# ruger .44mag super black hawk scope mount.



## morganco.killa08 (Nov 10, 2008)

what is the best or is there a scope mount or bridge for the ruger super black hawk .44 mag?


----------



## Doyle (Nov 11, 2008)

The best is to get it drilled and tapped.  Weaver makes one that screws into the rear sight hole, but I couldn't get it to stay really still on my SBH.


----------



## guesswho (Nov 17, 2008)

I'm also wanting to do the same, but I'm not to fond of drilling my reciever.  Are there any other options.


----------



## Bill Mc (Nov 19, 2008)

Deercreek put a Leupold mount on mine. He did have to drill but he also used the rear sight holes.


----------



## Chute270 (Nov 19, 2008)

*Super Blackhawk*



morganco.killa08 said:


> what is the best or is there a scope mount or bridge for the ruger super black hawk .44 mag?

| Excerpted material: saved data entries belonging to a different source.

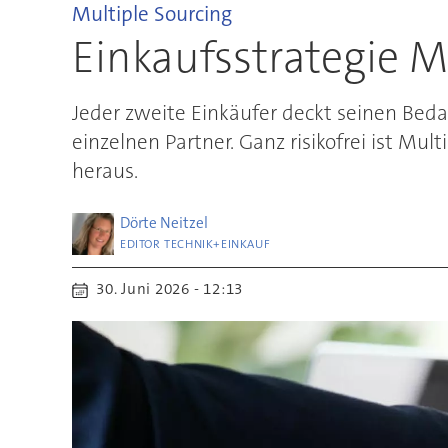
Multiple Sourcing
Einkaufsstrategie Mu
Jeder zweite Einkäufer deckt seinen Beda
einzelnen Partner. Ganz risikofrei ist Mul
heraus.
Dörte
Neitzel
EDITOR TECHNIK+EINKAUF
30. Juni 2026 - 12:13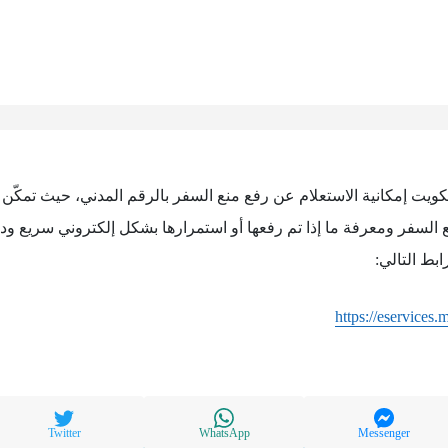
لكويت إمكانية الاستعلام عن رفع منع السفر بالرقم المدني، حيث تمكّن 
السفر ومعرفة ما إذا تم رفعها أو استمرارها بشكل إلكتروني سريع ود
بط التالي:
https://eservices
Twitter
WhatsApp
Messenger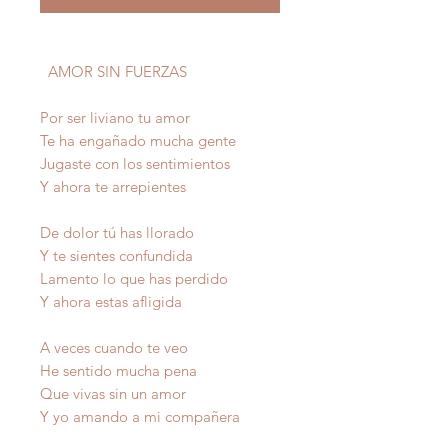
AMOR SIN FUERZAS
Por ser liviano tu amor
Te ha engañado mucha gente
Jugaste con los sentimientos
Y ahora te arrepientes
De dolor tú has llorado
Y te sientes confundida
Lamento lo que has perdido
Y ahora estas afligida
A veces cuando te veo
He sentido mucha pena
Que vivas sin un amor
Y yo amando a mi compañera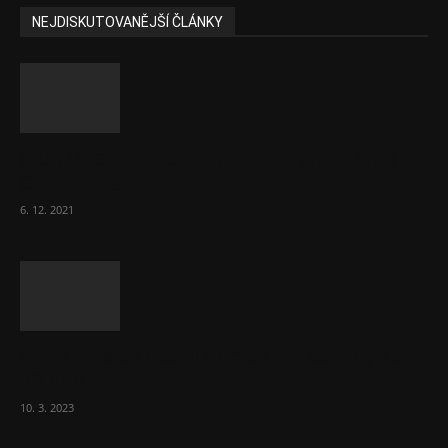
NEJDISKUTOVANĚJŠÍ ČLÁNKY
Část lékařů tvrdě zaútočila na prezidenta
ČLK Kubka
6. 12. 2021
Ministr Válek ocenil domov pro seniory za
70 000 měsíčně
10. 3. 2023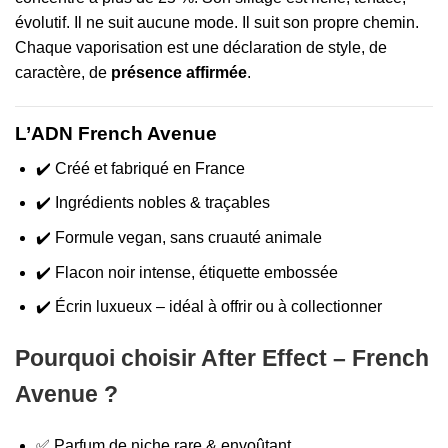
évolutif. Il ne suit aucune mode. Il suit son propre chemin.
Chaque vaporisation est une déclaration de style, de
caractère, de
présence affirmée
.
L’ADN French Avenue
✔️ Créé et fabriqué en France
✔️ Ingrédients nobles & traçables
✔️ Formule vegan, sans cruauté animale
✔️ Flacon noir intense, étiquette embossée
✔️ Écrin luxueux – idéal à offrir ou à collectionner
Pourquoi choisir After Effect – French
Avenue ?
✅ Parfum de niche rare & envoûtant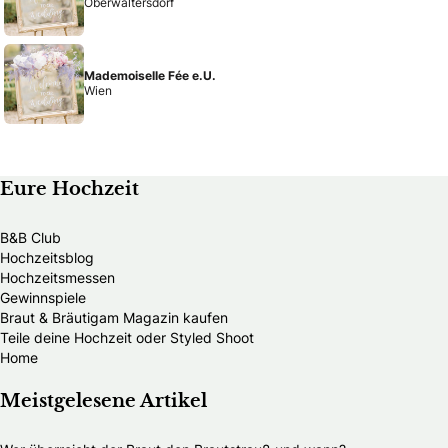
Oberwaltersdorf
Mademoiselle Fée e.U.
Wien
Eure Hochzeit
B&B Club
Hochzeitsblog
Hochzeitsmessen
Gewinnspiele
Braut & Bräutigam Magazin kaufen
Teile deine Hochzeit oder Styled Shoot
Home
Meistgelesene Artikel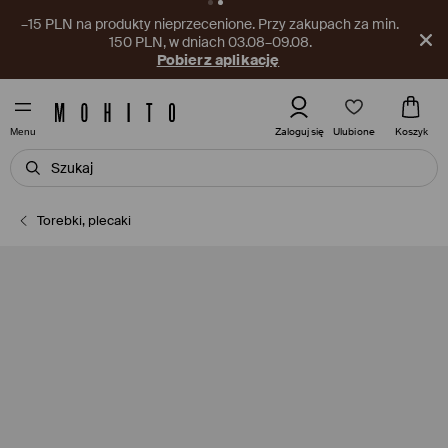
–15 PLN na produkty nieprzecenione. Przy zakupach za min.
150 PLN, w dniach 03.08–09.08.
Pobierz aplikację
Ulubione
Zaloguj się
Koszyk
Menu
Torebki, plecaki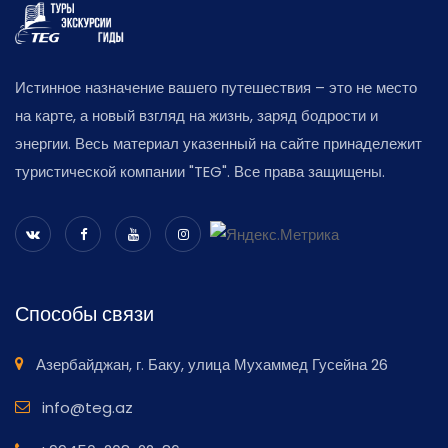
Истинное назначение вашего путешествия – это не место
на карте, а новый взгляд на жизнь, заряд бодрости и
энергии. Весь материал указенный на сайте принадележит
туристической компании "TEG". Все права защищены.
Способы связи
Азербайджан, г. Баку, улица Мухаммед Гусейна 26
info@teg.az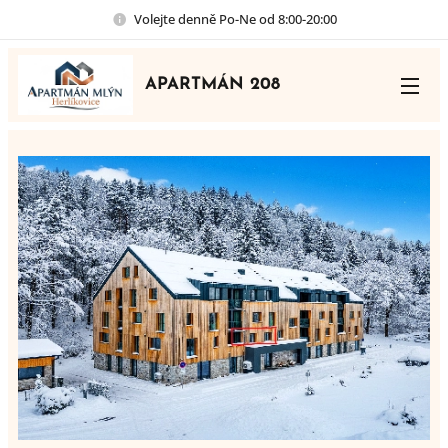
Volejte denně Po-Ne od 8:00-20:00
APARTMÁN 208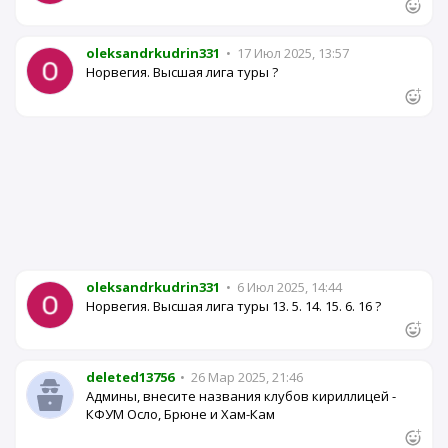
oleksandrkudrin331
•
17 Июл 2025, 13:57
Норвегия. Высшая лига туры ?
oleksandrkudrin331
•
6 Июл 2025, 14:44
Норвегия. Высшая лига туры 13. 5. 14. 15. 6. 16 ?
deleted13756
•
26 Мар 2025, 21:46
Админы, внесите названия клубов кириллицей -
КФУМ Осло, Брюне и Хам-Кам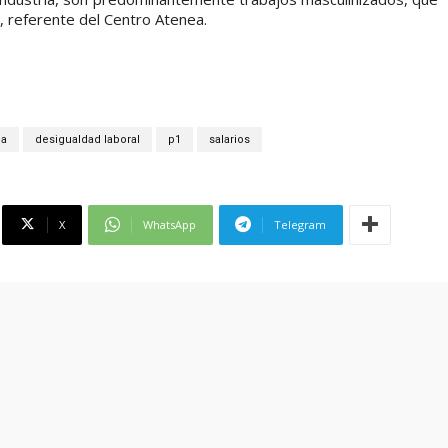
, referente del Centro Atenea.
ea
desigualdad laboral
p1
salarios
X
WhatsApp
Telegram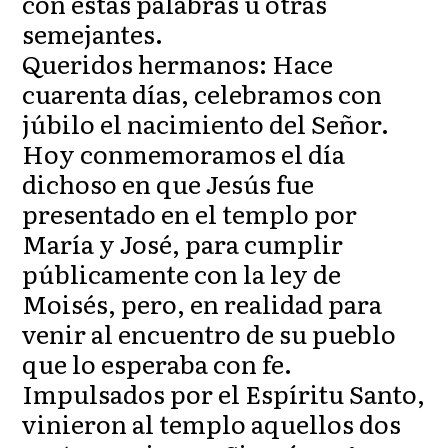
con estas palabras u otras
semejantes.
Queridos hermanos: Hace
cuarenta días, celebramos con
júbilo el nacimiento del Señor.
Hoy conmemoramos el día
dichoso en que Jesús fue
presentado en el templo por
María y José, para cumplir
públicamente con la ley de
Moisés, pero, en realidad para
venir al encuentro de su pueblo
que lo esperaba con fe.
Impulsados por el Espíritu Santo,
vinieron al templo aquellos dos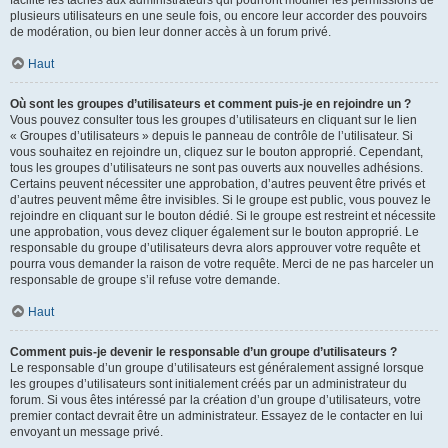
facilite les tâches aux administrateurs qui pourront modifier les permissions de
plusieurs utilisateurs en une seule fois, ou encore leur accorder des pouvoirs
de modération, ou bien leur donner accès à un forum privé.
Haut
Où sont les groupes d’utilisateurs et comment puis-je en rejoindre un ?
Vous pouvez consulter tous les groupes d’utilisateurs en cliquant sur le lien
« Groupes d’utilisateurs » depuis le panneau de contrôle de l’utilisateur. Si
vous souhaitez en rejoindre un, cliquez sur le bouton approprié. Cependant,
tous les groupes d’utilisateurs ne sont pas ouverts aux nouvelles adhésions.
Certains peuvent nécessiter une approbation, d’autres peuvent être privés et
d’autres peuvent même être invisibles. Si le groupe est public, vous pouvez le
rejoindre en cliquant sur le bouton dédié. Si le groupe est restreint et nécessite
une approbation, vous devez cliquer également sur le bouton approprié. Le
responsable du groupe d’utilisateurs devra alors approuver votre requête et
pourra vous demander la raison de votre requête. Merci de ne pas harceler un
responsable de groupe s’il refuse votre demande.
Haut
Comment puis-je devenir le responsable d’un groupe d’utilisateurs ?
Le responsable d’un groupe d’utilisateurs est généralement assigné lorsque
les groupes d’utilisateurs sont initialement créés par un administrateur du
forum. Si vous êtes intéressé par la création d’un groupe d’utilisateurs, votre
premier contact devrait être un administrateur. Essayez de le contacter en lui
envoyant un message privé.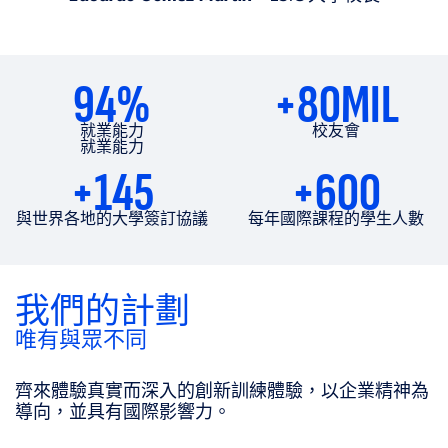
94%
+80MIL
就業能力
校友會
就業能力
+145
+600
與世界各地的大學簽訂協議
每年國際課程的學生人數
我們的計劃
唯有與眾不同
齊來體驗真實而深入的創新訓練體驗，以企業精神為
導向，並具有國際影響力。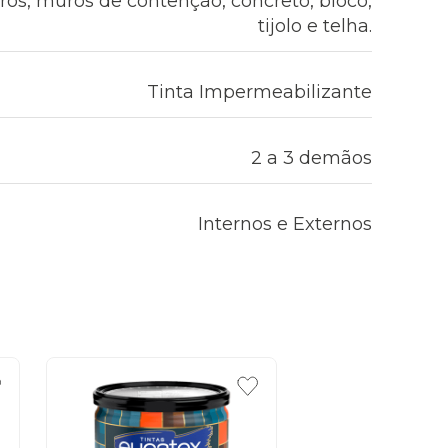
rros, muros de contenção, concreto, bloco,
tijolo e telha.
Tinta Impermeabilizante
2 a 3 demãos
Internos e Externos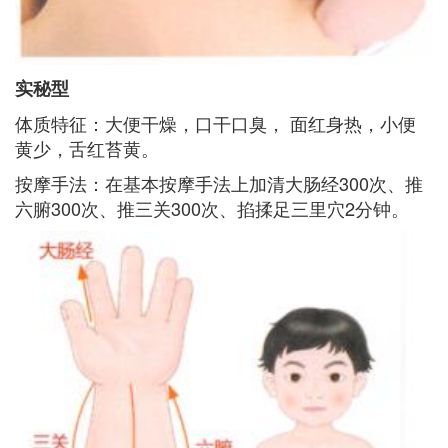
实秘型
体质特征：大便干燥，口干口臭， 面红身热，小便
黄少，舌红苔黄。
按摩手法：在基本按摩手法上加清大肠经300次、推
六腑300次、推三关300次、掐揉足三里穴2分钟。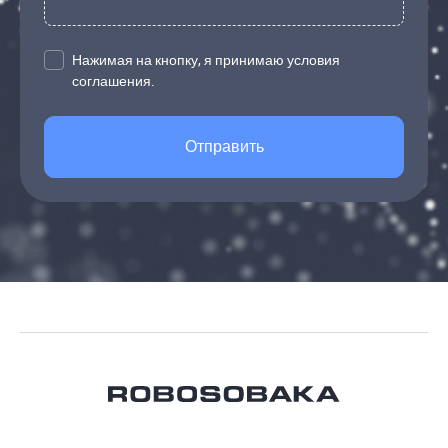
Нажимая на кнопку, я принимаю условия
соглашения.
Отправить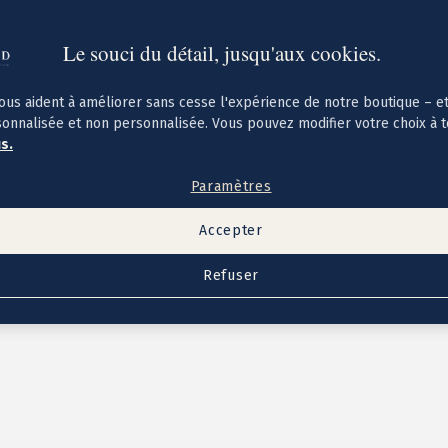
Le souci du détail, jusqu'aux cookies.
ous aident à améliorer sans cesse l'expérience de notre boutique – e
sonnalisée et non personnalisée. Vous pouvez modifier votre choix à 
us.
Paramètres
Accepter
Refuser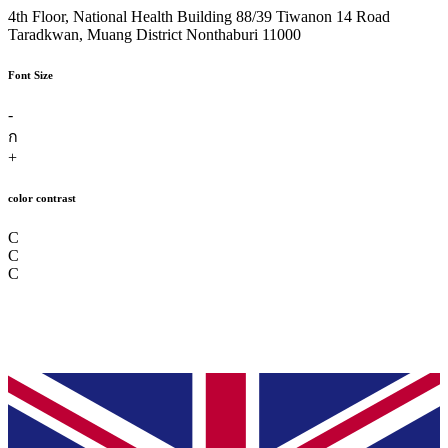
4th Floor, National Health Building 88/39 Tiwanon 14 Road
Taradkwan, Muang District Nonthaburi 11000
Font Size
-
ก
+
color contrast
C
C
C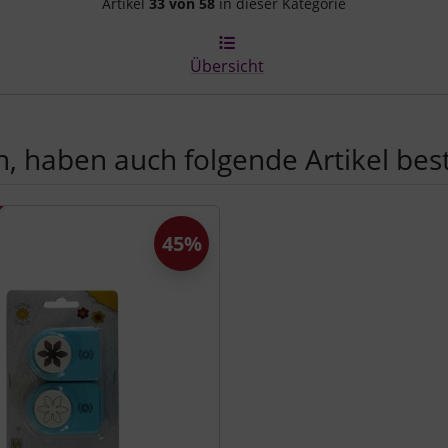
Artikelnavigation innerhalb d
Artikel
33 von 58
in dieser Kategorie
Übersicht
, haben auch folgende Artikel beste
e zu den einzelnen Artikeln.
45%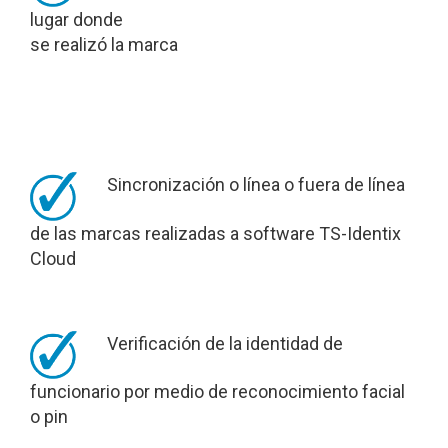
lugar donde
se realizó la marca
Sincronización o línea o fuera de línea
de las marcas realizadas a software TS-Identix
Cloud
Verificación de la identidad de
funcionario por medio de reconocimiento facial
o pin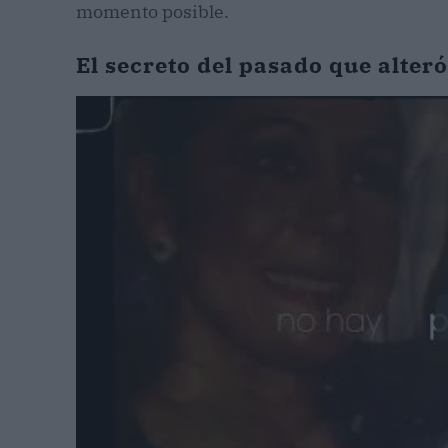
momento posible.
El secreto del pasado que alteró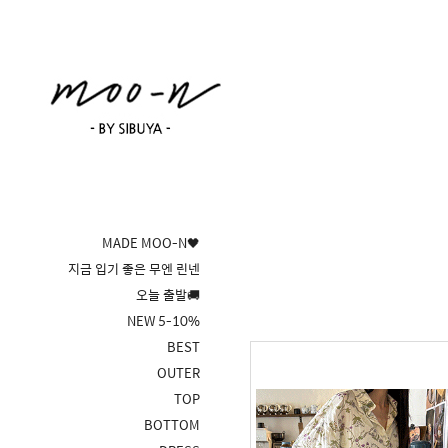
MADE MOO-N🖤
지금 입기 좋은 무엔 린넨
오늘 출발🚚
NEW 5-10%
BEST
OUTER
TOP
BOTTOM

I had a B-Square base on a Ruger Super Blackhawk once.  It worked fine and never shot loose.  No drill and tapping required.  The base utilizes the rear sight screw hole and clamps to the barrel on the front end.  I would advise using locktite on the screws.


----------



## guesswho (Nov 19, 2008)

Thanks Steve Smith, that is the one I've been Eyeballin.  Just waiting on the funds to come rollin in.  I have to many irons in the fire.


----------